Einem Bericht der "Jerusalem Post" zufolge sagte Dweik, die Bemühungen um eine Einigung würden aber trotz des Stockens der Gespräche fortgesetzt. Der Sprecher des Palästinensischen Legislativrates (PLC) forderte Hamas und Fatah auf, das Versöhnungsabkommen vom 4. Mai unverzüglich umzusetzen. Denn nur so könnten die Palästinenser "zionistischen Maßnahmen entgegentreten, die gegen internationale Gesetze verstoßen".
Der Palästinensischen Autonomiebehörde (PA) warf Dweik vor, ihm das fünfte Jahr in Folge den Zutritt zu seinem Büro im PLC-Gebäude von Ramallah zu verwehren. "Es gibt eine Verschwörung, um Abgeordnete von ihren natürlichen Positionen fernzuhalten", sagte er ohne nähere Angaben.
Unterdessen beschuldigte die Hamas die PA-Sicherheitskräfte, seit dem Abkommen 68 ihrer Anhänger im Westjordanland festgenommen zu haben. Darunter seien 39 Palästinenser, die zuvor aus israelischer Haft freigekommen seien. Hunderte Hamas-Vertreter seien befragt worden. Vier Lehrer, die zu der radikal-islamischen Partei gehörten, seien aus dem Schuldienst entlassen worden. "Trotz der Unterzeichnung des Versöhnungsabkommens haben die Fatah-Sicherheitskräfte im Westjordanland weiter politische Aktivisten verhaftet und viele andere gejagt", heißt es in einer Mitteilung aus dem Gazastreifen. "Dies ist ein Vertragsbruch."

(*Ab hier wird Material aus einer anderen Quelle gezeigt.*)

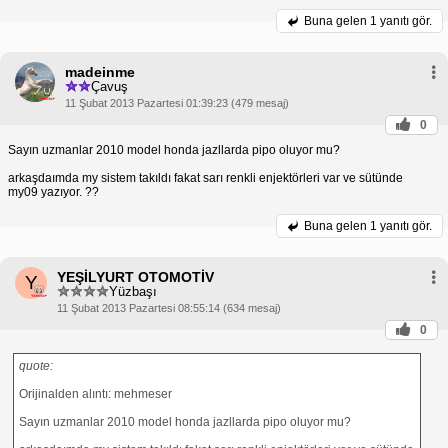
Buna gelen
1 yanıtı gör.
madeinme
Çavuş
11 Şubat 2013 Pazartesi 01:39:23 (479 mesaj)
0
Sayın uzmanlar 2010 model honda jazllarda pipo oluyor mu?
arkaşdaımda my sistem takıldı fakat sarı renkli enjektörleri var ve sütünde
my09 yazıyor. ??
Buna gelen
1 yanıtı gör.
YEŞİLYURT OTOMOTİV
Y
Yüzbaşı
11 Şubat 2013 Pazartesi 08:55:14 (634 mesaj)
0
quote:
Orijinalden alıntı: mehmeser
Sayın uzmanlar 2010 model honda jazllarda pipo oluyor mu?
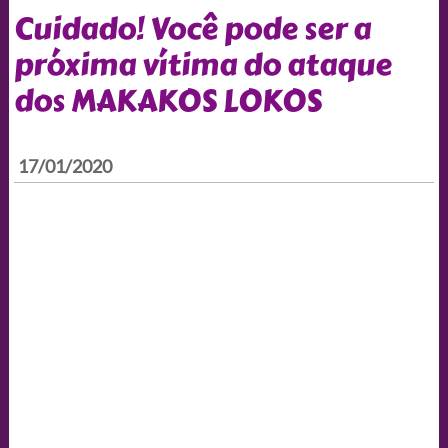
Cuidado! Você pode ser a
próxima vítima do ataque
dos MAKAKOS LOKOS
17/01/2020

Der Hamas-Führer Salah Bardawil hielt dem PA-Präsidenten Mahmud Abbas vor, es sei ihm nicht ernst mit der Umsetzung dessen, was am 4. Mai vereinbart worden sei. Der Regierungschef im Westjordanland, Salam Fajjad, fördere eine Kampagne gegen die Hamas. Er koordiniere Festnahmen mit den israelischen Behörden und sorge dafür, dass zahlreiche Mitglieder ihre Arbeitsplätze verlören, fügte er laut der palästinensischen Nachrichtenagentur "Ma´an" hinzu. Die Fatah sähe Fajjad gerne als Premierminister der Übergangsregierung, was die Hamas jedoch strikt ablehnt.